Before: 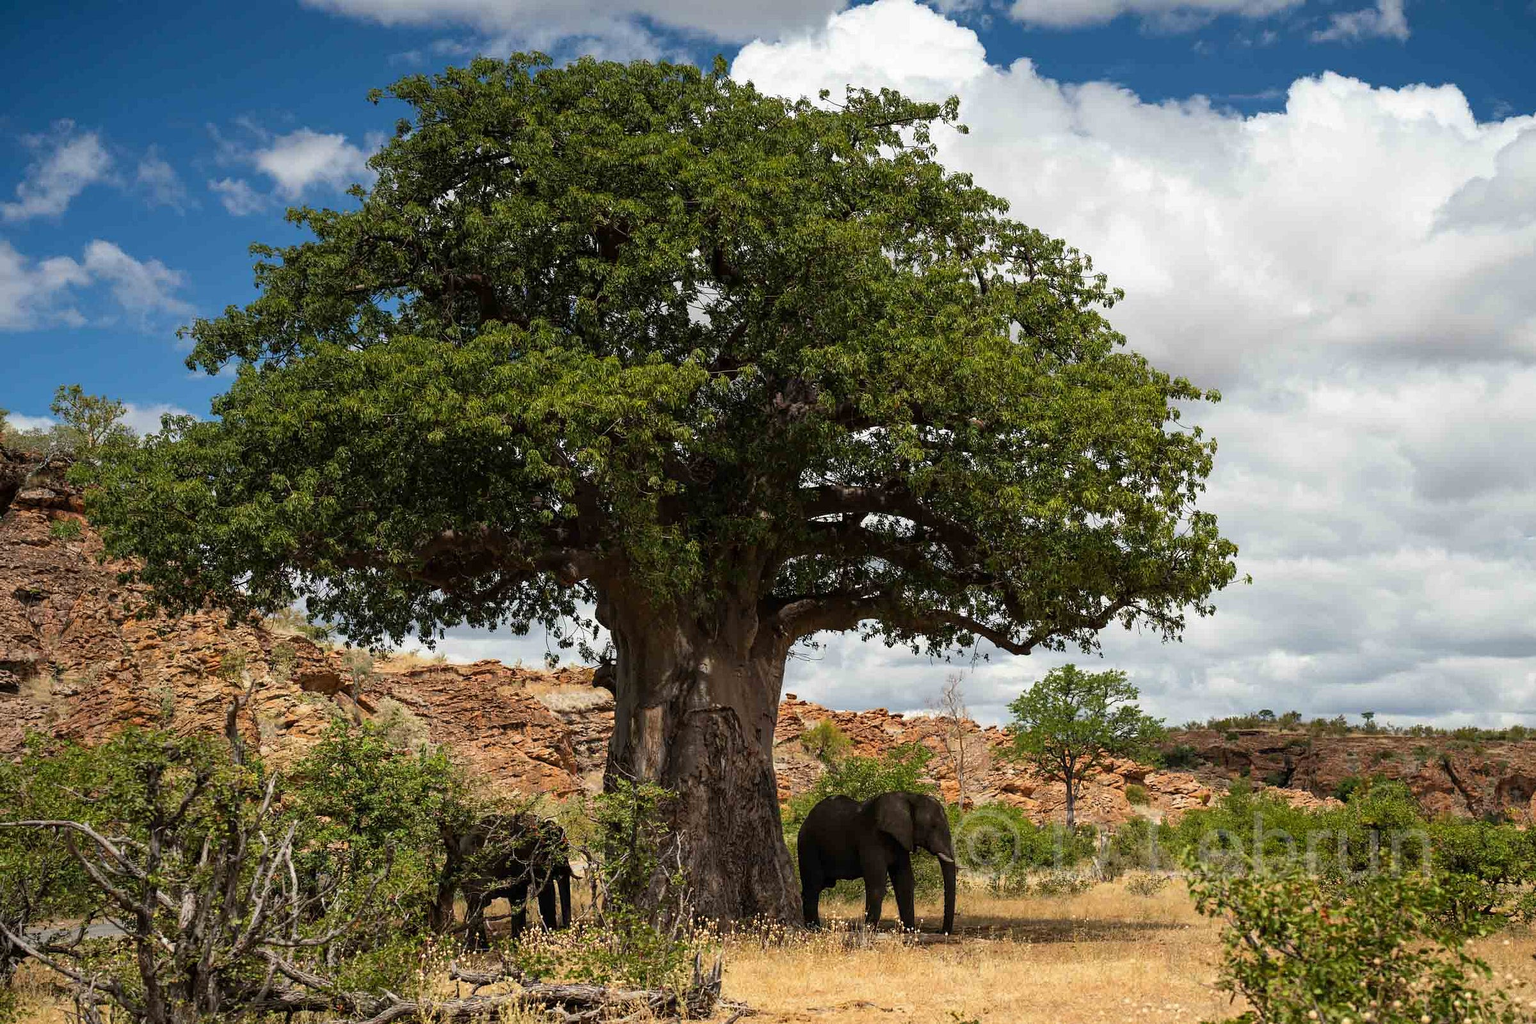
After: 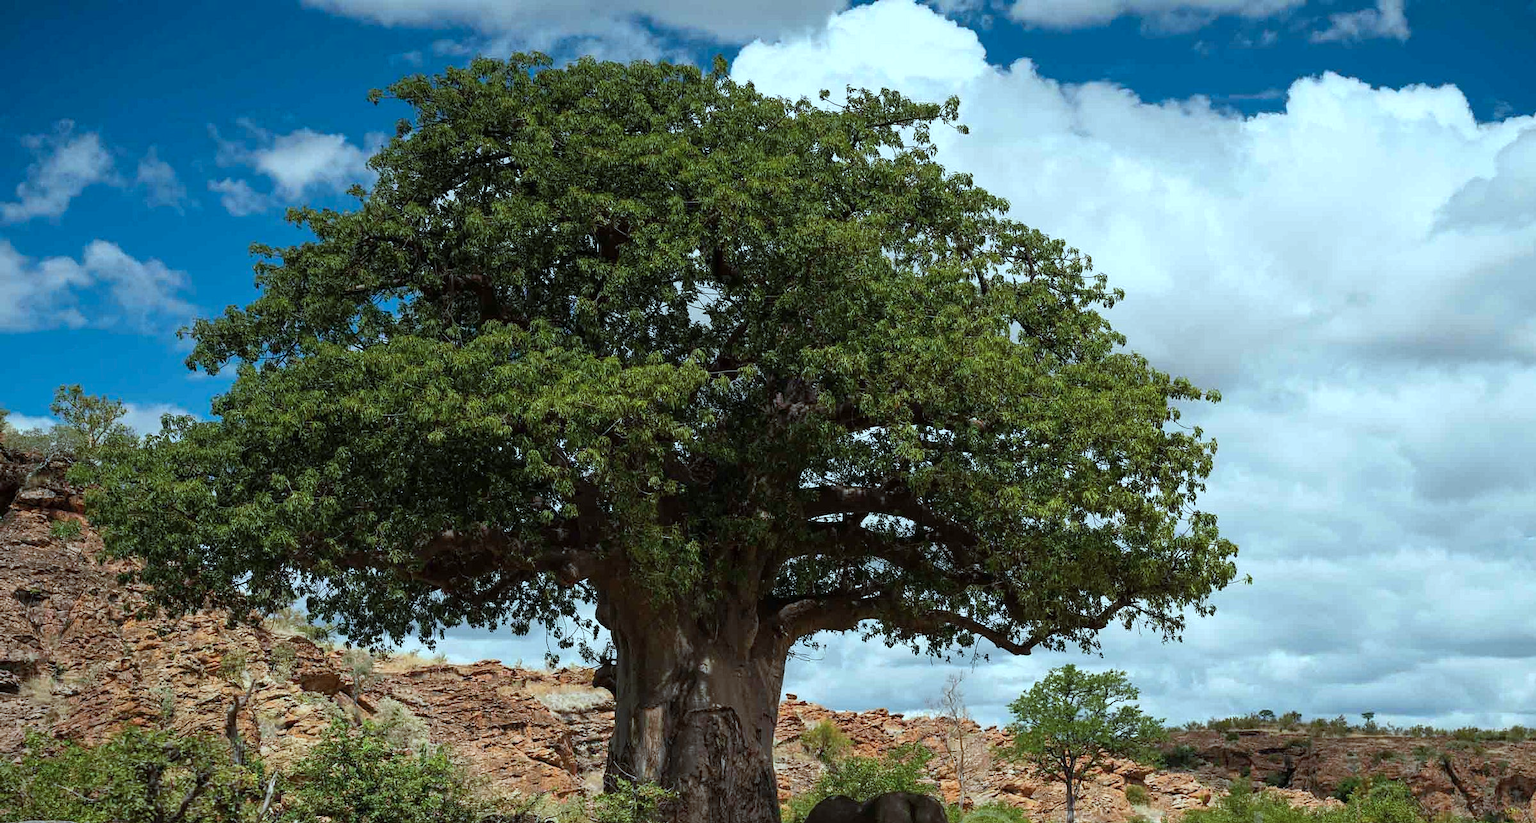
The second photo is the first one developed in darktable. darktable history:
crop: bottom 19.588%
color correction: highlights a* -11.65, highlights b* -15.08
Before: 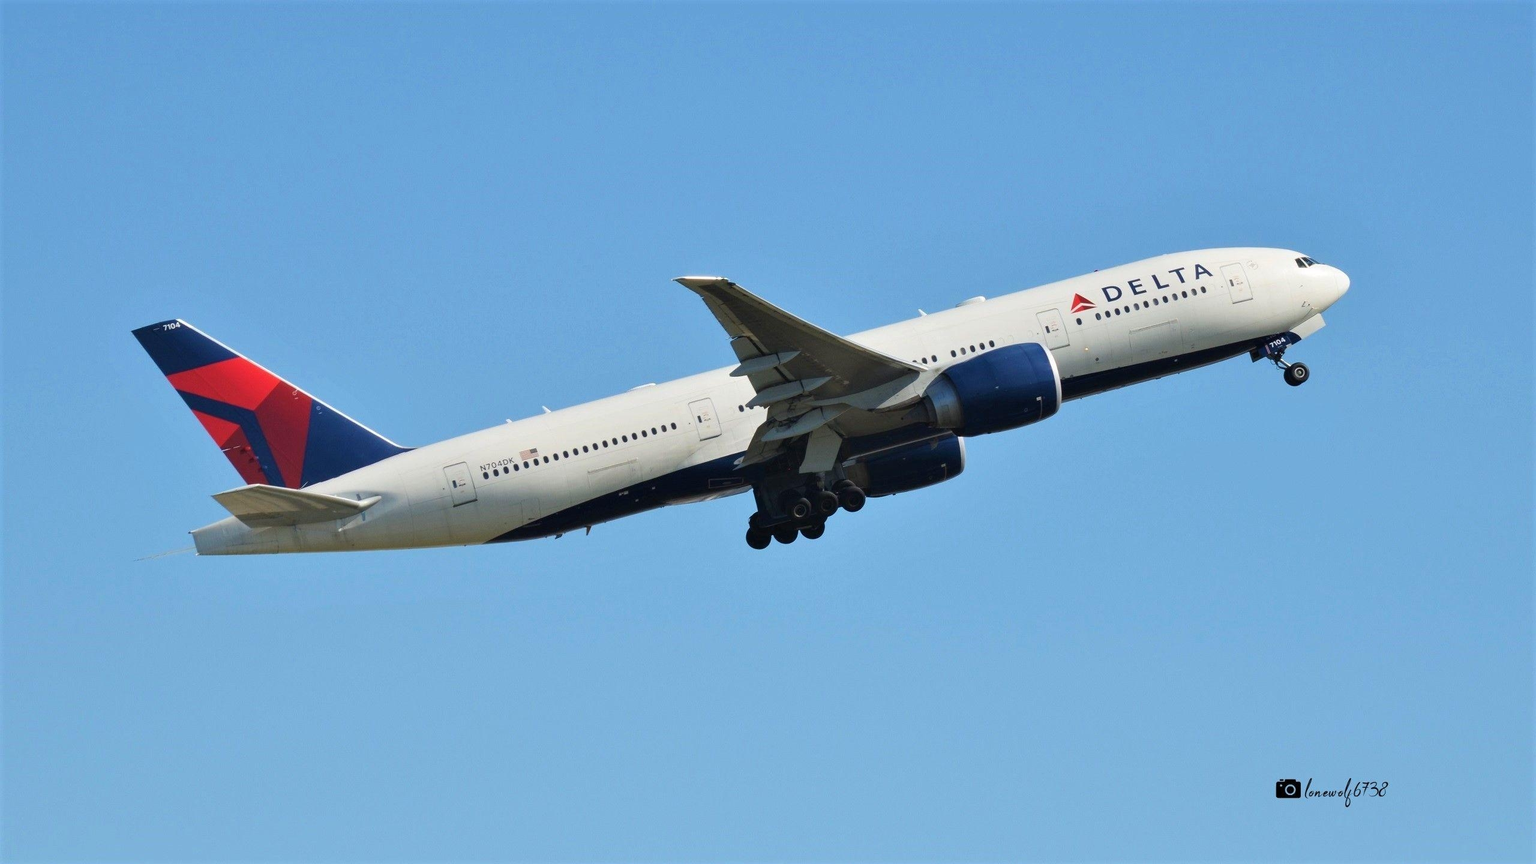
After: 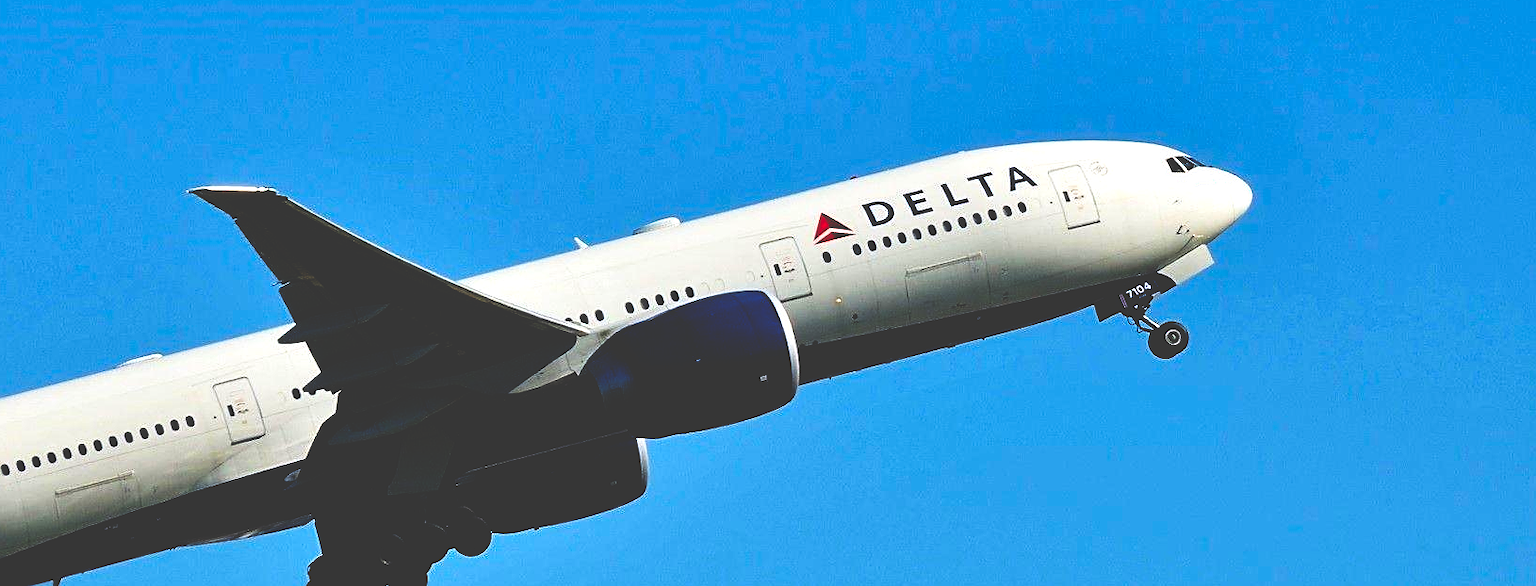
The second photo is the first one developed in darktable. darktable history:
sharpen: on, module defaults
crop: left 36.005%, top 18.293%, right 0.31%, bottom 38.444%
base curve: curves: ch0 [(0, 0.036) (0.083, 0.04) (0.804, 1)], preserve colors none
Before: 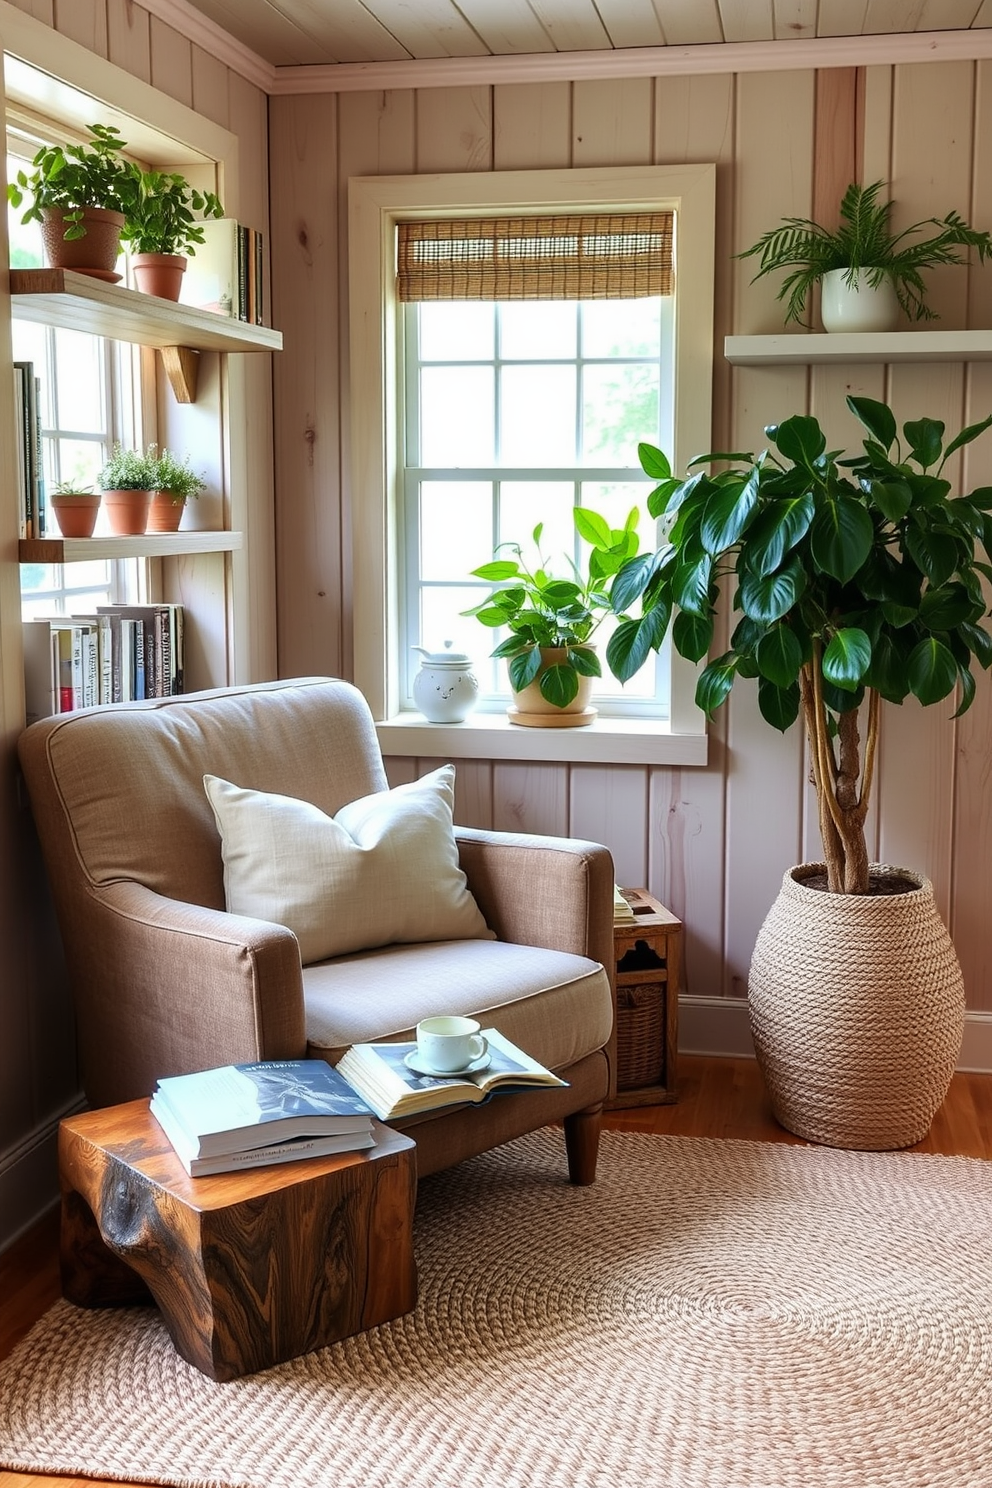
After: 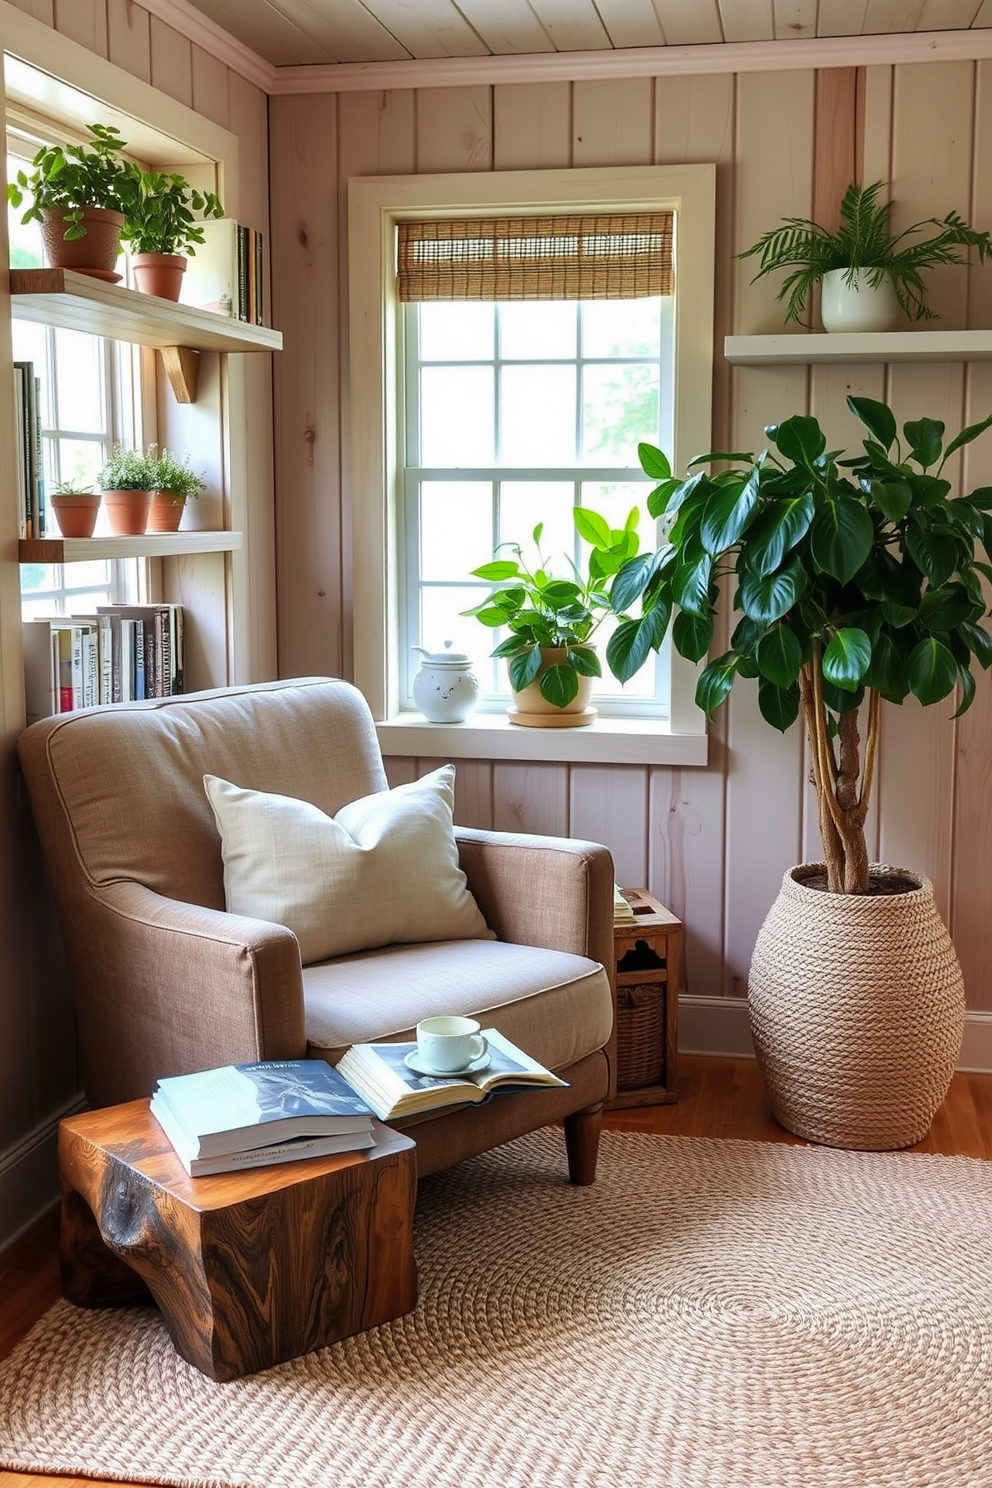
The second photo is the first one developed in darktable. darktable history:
━━━━
• _What is required_: Put every line of text from all the records above into a single numbered list, omitting blank lines and leaving the pictures out of the answer.

• _Task result_:
1. Before: 
2. After: 
3. The second photo is the first one developed in darktable. darktable history:
4. crop: bottom 19.588%
5. color correction: highlights a* -11.65, highlights b* -15.08
6. Before: 
7. After: 
8. The second photo is the first one developed in darktable. darktable history:
9. sharpen: on, module defaults
10. crop: left 36.005%, top 18.293%, right 0.31%, bottom 38.444%
11. base curve: curves: ch0 [(0, 0.036) (0.083, 0.04) (0.804, 1)], preserve colors none
12. Before: 
13. After: 
14. The second photo is the first one developed in darktable. darktable history:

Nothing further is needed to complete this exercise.